::: Excerpt
Hello, A bug report / feature request. I'm using the log "" command to log to a file. 1) The file seems to have a 2Gb limit on file size. 2) When the file gets to 2Gb, bird crashes. Can you make 1) use the large file things so it can be bigger than 2Gb, and can I suggest that 2) is not the right answer- the log file not being available seems like a really bad reason to bring down the entire network. Thanks, David
On Wed, Nov 18, 2009 at 09:45:21AM +0000, David J Craigon wrote: Hi,
A bug report / feature request.
I'm using the log "" command to log to a file.
1) The file seems to have a 2Gb limit on file size. 2) When the file gets to 2Gb, bird crashes.
Can you make 1) use the large file things so it can be bigger than 2Gb, and can I suggest that 2) is not the right answer- the log file not being available seems like a really bad reason to bring down the entire network.
As a workaround to this and similar problems, it might be a good idea to run bird (and anything else that writes a log) under runit, logging to stdout, and saving the logs to disk using svlogd, which can rotate the logs when they reach a certain size or age. Andras -- Andras Korn <korn at elan.rulez.org> - <http://chardonnay.math.bme.hu/~korn/> Colour... it's just a pigment of your imagination.
On Wed, Nov 18, 2009 at 09:45:21AM +0000, David J Craigon wrote:
I'm using the log "" command to log to a file.
1) The file seems to have a 2Gb limit on file size. 2) When the file gets to 2Gb, bird crashes.
::::::
::: Record extracts
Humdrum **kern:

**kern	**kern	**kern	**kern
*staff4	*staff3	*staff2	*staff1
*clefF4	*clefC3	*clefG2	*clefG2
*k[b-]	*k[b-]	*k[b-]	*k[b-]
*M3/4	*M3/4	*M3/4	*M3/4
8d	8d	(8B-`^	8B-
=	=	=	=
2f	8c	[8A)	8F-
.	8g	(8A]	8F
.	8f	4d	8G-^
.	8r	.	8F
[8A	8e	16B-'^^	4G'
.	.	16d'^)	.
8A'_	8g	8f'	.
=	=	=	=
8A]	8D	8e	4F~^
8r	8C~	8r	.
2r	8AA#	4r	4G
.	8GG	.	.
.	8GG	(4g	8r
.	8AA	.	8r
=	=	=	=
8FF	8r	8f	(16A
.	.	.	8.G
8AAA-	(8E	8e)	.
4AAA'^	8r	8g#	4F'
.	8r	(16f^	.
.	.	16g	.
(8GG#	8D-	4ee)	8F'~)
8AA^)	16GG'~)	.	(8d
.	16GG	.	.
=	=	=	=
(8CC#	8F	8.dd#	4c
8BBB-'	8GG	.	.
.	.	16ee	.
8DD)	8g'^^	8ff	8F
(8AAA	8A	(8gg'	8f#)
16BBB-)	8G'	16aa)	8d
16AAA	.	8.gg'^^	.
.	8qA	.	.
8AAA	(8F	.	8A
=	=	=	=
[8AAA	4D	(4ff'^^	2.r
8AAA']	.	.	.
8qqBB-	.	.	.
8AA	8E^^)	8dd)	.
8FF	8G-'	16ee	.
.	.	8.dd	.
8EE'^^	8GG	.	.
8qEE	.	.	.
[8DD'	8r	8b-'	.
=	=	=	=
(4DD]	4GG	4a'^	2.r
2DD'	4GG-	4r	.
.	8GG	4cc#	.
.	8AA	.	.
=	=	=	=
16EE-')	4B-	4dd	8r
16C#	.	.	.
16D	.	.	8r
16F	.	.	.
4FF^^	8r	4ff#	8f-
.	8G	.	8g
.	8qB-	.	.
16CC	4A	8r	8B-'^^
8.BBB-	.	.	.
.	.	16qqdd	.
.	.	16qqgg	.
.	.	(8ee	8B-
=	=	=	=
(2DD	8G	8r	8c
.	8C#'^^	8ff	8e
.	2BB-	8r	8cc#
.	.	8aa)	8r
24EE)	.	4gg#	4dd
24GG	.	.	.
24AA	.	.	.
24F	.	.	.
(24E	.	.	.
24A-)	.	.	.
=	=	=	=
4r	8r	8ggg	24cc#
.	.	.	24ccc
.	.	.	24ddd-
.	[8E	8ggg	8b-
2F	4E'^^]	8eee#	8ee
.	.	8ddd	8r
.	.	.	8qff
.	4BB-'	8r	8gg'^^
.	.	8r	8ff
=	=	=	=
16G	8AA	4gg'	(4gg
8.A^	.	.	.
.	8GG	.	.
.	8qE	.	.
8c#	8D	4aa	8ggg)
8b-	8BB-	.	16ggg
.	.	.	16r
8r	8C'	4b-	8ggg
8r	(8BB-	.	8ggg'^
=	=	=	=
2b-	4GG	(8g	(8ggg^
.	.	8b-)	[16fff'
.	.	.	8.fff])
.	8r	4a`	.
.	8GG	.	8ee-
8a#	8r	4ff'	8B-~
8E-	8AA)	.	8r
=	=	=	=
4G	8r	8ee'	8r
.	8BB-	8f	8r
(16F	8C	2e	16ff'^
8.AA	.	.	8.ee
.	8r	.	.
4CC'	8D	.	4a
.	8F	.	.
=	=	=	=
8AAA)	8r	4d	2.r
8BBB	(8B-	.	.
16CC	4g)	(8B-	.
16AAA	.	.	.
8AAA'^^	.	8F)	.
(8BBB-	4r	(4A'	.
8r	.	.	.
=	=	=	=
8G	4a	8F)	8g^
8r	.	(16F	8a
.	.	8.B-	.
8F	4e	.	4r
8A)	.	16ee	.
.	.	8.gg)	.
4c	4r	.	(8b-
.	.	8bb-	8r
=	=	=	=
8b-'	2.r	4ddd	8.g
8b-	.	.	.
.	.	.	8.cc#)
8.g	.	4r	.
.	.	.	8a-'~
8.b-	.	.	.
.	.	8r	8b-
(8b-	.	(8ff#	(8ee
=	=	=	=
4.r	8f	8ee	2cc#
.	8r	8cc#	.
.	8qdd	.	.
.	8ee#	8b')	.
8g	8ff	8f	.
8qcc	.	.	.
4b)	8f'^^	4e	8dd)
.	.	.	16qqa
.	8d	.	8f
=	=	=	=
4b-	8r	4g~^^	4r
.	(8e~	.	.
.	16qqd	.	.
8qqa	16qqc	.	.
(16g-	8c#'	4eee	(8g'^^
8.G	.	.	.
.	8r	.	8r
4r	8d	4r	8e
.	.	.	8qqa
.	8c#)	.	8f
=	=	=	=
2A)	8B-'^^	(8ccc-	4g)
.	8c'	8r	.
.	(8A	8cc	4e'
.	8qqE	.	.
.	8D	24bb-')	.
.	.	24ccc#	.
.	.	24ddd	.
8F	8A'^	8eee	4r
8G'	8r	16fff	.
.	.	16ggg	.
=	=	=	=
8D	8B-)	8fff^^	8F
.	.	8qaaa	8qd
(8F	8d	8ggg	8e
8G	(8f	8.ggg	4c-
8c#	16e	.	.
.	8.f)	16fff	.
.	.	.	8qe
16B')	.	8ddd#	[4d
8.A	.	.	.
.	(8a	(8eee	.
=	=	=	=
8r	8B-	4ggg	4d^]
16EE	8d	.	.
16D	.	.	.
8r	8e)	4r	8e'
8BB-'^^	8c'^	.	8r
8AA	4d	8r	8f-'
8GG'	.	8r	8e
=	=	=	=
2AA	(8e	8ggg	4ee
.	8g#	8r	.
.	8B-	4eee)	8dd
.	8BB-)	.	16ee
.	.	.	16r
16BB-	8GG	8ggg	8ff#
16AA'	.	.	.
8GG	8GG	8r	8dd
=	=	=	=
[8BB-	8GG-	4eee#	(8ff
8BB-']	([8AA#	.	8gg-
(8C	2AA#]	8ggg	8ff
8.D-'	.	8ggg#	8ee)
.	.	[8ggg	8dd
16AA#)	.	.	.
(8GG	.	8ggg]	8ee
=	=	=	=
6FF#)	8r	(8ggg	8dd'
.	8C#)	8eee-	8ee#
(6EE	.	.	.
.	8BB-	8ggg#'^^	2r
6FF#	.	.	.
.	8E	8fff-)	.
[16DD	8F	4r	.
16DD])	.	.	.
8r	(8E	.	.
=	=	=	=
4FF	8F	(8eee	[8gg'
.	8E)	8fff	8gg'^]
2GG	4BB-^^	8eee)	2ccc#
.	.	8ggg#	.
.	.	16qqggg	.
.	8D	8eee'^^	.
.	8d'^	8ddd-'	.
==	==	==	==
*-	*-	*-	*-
::::::
▸ **Task statement**
Do these statements agree with the email thread above? Answer yes or no for each, quoting the words from the thread that decide it. (a) The log file appears to be limited to 2Gb. (b) When the file reaches 2Gb, bird keeps running but stops writing to the log. (c) The reply proposes saving logs to disk with svlogd.

▸ **Completed exercise**
(a) Yes: "The file seems to have a 2Gb limit on file size."
(b) No: "When the file gets to 2Gb, bird crashes."
(c) Yes: "saving the logs to disk using svlogd, which can rotate the logs when they reach a certain size or age."